The winit codebase demonstrates generally good security practices with a well-structured workspace, proper dependency management, and clear separation of platform concerns. However, the use of a beta release version introduces some risk. The primary security consideration is the complexity of supporting multiple platforms (Windows, macOS, Linux, Web, Android, iOS) with FFI bindings, which requires careful handling of unsafe code and platform-specific security concerns. No hardcoded secrets, obvious injection vulnerabilities, or exposed credentials were detected in the file structure.
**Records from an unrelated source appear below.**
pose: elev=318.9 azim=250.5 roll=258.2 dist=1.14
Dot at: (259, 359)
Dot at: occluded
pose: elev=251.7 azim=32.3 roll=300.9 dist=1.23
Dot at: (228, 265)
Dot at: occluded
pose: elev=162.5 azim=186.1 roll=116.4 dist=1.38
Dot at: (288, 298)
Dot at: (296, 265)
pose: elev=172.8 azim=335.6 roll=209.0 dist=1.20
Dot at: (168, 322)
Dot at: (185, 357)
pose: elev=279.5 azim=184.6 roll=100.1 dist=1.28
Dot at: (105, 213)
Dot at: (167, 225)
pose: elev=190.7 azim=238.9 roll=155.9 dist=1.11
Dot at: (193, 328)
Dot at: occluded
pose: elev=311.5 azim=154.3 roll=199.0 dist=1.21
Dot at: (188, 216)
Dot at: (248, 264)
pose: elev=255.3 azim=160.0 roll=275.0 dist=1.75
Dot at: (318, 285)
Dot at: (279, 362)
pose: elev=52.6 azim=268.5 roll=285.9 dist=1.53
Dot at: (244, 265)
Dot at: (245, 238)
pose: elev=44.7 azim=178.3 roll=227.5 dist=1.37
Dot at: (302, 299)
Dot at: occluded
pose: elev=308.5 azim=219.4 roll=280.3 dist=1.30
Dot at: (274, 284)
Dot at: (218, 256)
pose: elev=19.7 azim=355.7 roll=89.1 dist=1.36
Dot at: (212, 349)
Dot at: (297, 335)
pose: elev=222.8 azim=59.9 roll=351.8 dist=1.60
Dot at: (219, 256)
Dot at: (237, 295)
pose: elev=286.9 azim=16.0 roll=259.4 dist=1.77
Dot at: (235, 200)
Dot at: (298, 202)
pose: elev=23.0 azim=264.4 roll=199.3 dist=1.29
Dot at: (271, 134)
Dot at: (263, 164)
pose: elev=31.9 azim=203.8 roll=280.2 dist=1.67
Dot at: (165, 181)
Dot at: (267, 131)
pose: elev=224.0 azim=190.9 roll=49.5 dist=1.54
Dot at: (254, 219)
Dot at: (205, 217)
Recommendation: upgrade to stable release version once available, and maintain ongoing security audits of platform-specific FFI implementations.

• Medium · Beta Version in Production Dependencies — Cargo.toml (workspace.package.version). The workspace is using version 0.31.0-beta.2, which is a beta release. Beta versions may contain unpatched security vulnerabilities and stability issues that are typically resolved in stable releases. Using pre-release versions in production environments increases security risk. Fix: Upgrade to a stable release version (1.0.0 or later) once available. If beta versions must be used, implement additional security testing and monitoring.
• Low · Incomplete Dependency Specification — Cargo.toml (workspace.dependencies section). The dependency list in Cargo.toml appears to be truncated at the 'objc2' crate specification. This incomplete configuration could lead to unintended dependency resolution or build failures. While visible in the provided snippet, this suggests the actual file may have formatting or parsing issues. Fix: Verify the Cargo.toml file is complete and properly formatted. Run 'cargo check' and 'cargo build' to validate dependency resolution.
• Low · Relaxed Dependency Version Constraints — Cargo.toml (workspace.dependencies section - multiple entries). Several dependencies use broad version specifications (e.g., 'bitflags = "2"', 'serde = { version = "1"...}') without upper bounds. This could allow minor/patch version updates that introduce unexpected changes or security patches for indirect dependencies. Fix: Consider using more specific version constraints (e.g., '2.x' or '^2.0.0') for critical dependencies to have better control over transitive dependency updates.
• Low · Multiple FFI/Platform-Specific Modules — Multiple crates: winit-appkit/src/ffi.rs, winit-win32, winit-x11, winit-wayland, etc.. The codebase includes multiple platform-specific implementations (winit-appkit, winit-win32, winit-x11, winit-wayland, winit-web, etc.) with FFI bindings and native code. Each platform variant represents an additional attack surface for platform-specific vulnerabilities. Fix: Implement thorough security testing for each platform backend. Conduct regular security audits of FFI code, particularly unsafe blocks that interact with native APIs. Consider using automated tools like miri for runtime safety checking.

LLM-derived; treat as a starting point, not a security audit.

• Open issues — current backlog
• Recent PRs — what's actively shipping
• Source on GitHub

Generated by RepoPilot. Verdict based on maintenance signals — see the live page for receipts. Re-run on a new commit to refresh.